Als einflußreicher Vertreter des syndikalistischen Gedankens kann der jung verstorbene Fernand Pelloutier gelten; die von ihm maßgeblich beeinflußte Föderation der Arbeitsbörsen (lokale Gewerkschaftskartelle) ging später in der Confederation Generale du Travail auf, deren Kongreß in Amiens die Grundlagen des Syndikalismus ausarbeitete. Der Syndikalismus fordert Abstandnahme von jeder Parteipolitik. Die Arbeiter sollen sich ohne Rücksicht auf politische oder religiöse Ideen in gewerkschaftlichen Verbänden organisieren, deren Aufgabe es ist, durch organisierte direkte Aktion die Lage der Arbeiter in der kapitalistischen Ordnung zu verbessern und schließlich mittels eines "sozialen Generalstreiks" zum Großangriff gegen den Kapitalismus vorzugehen und die Verwaltung der Produktion selbst zu übernehmen. (…)

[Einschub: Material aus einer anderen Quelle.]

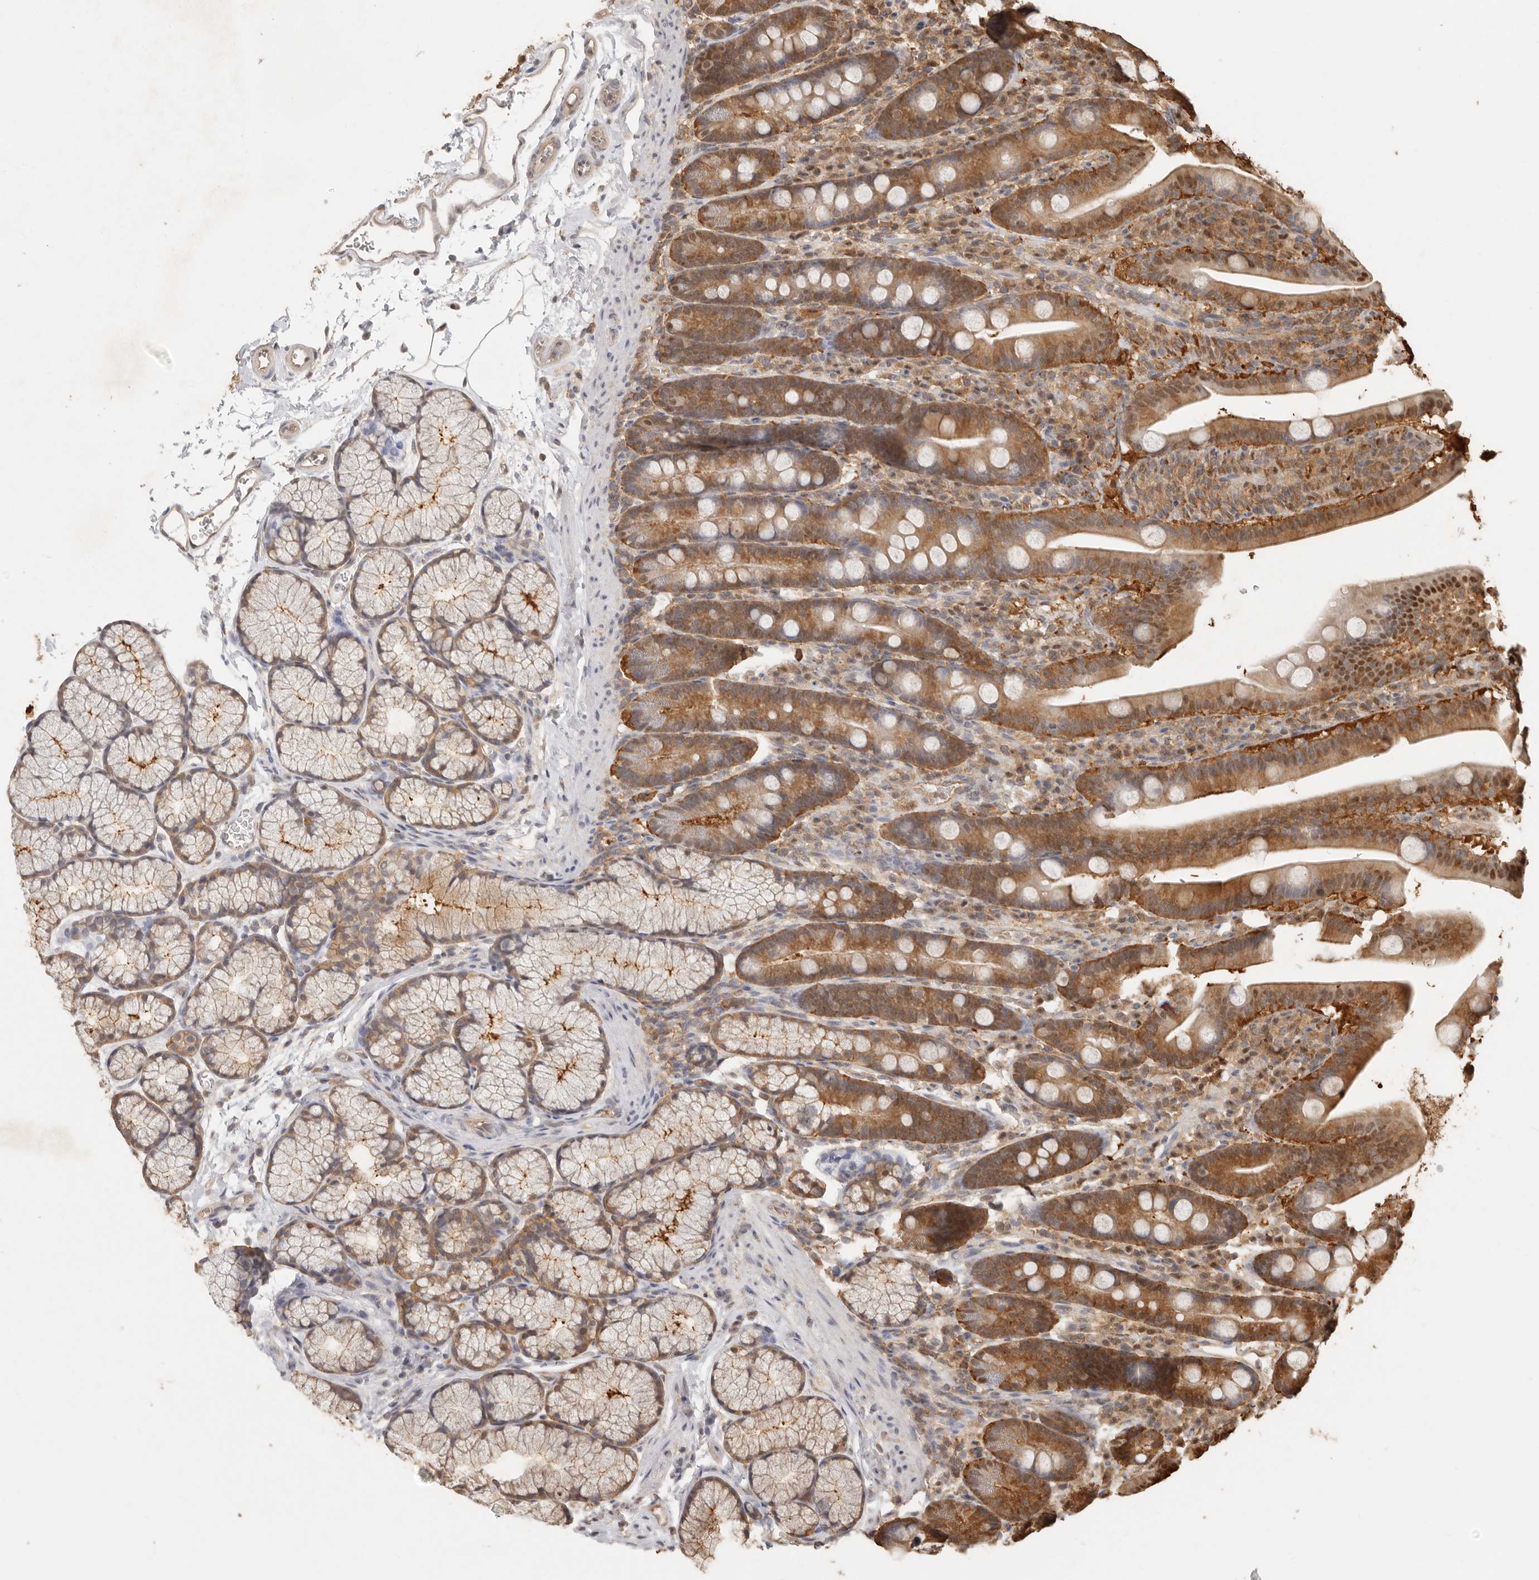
{"staining": {"intensity": "moderate", "quantity": "25%-75%", "location": "cytoplasmic/membranous,nuclear"}, "tissue": "duodenum", "cell_type": "Glandular cells", "image_type": "normal", "snomed": [{"axis": "morphology", "description": "Normal tissue, NOS"}, {"axis": "topography", "description": "Duodenum"}], "caption": "The image reveals a brown stain indicating the presence of a protein in the cytoplasmic/membranous,nuclear of glandular cells in duodenum.", "gene": "PSMA5", "patient": {"sex": "male", "age": 35}}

Der internationale Syndikalismus erlebte einen Aufschwung nach der russischen Revolution. Der Rätegedanke, den der Bolschewismus für sich ausnützte, um an die Macht zu kommen, war ursprünglich eine Idee dezentralisierter direkter Demokratie und wurde von den Syndikalisten willkommen geheißen. Doch schon in den zwanziger Jahren kamen die radikaleren Strömungen der Gewerkschaften in den meisten Ländern unter die Führung der Komintern (...)
Eine wirkliche syndikalistische Massenbewegung hielt sich nur in einem einzigen europäischen Lande; in Spanien, wo bereits seit Jahrzehnten etwa die Hälfte der organisierten Arbeiter den syndikalistischen Organisationen angeschlossen war. (…)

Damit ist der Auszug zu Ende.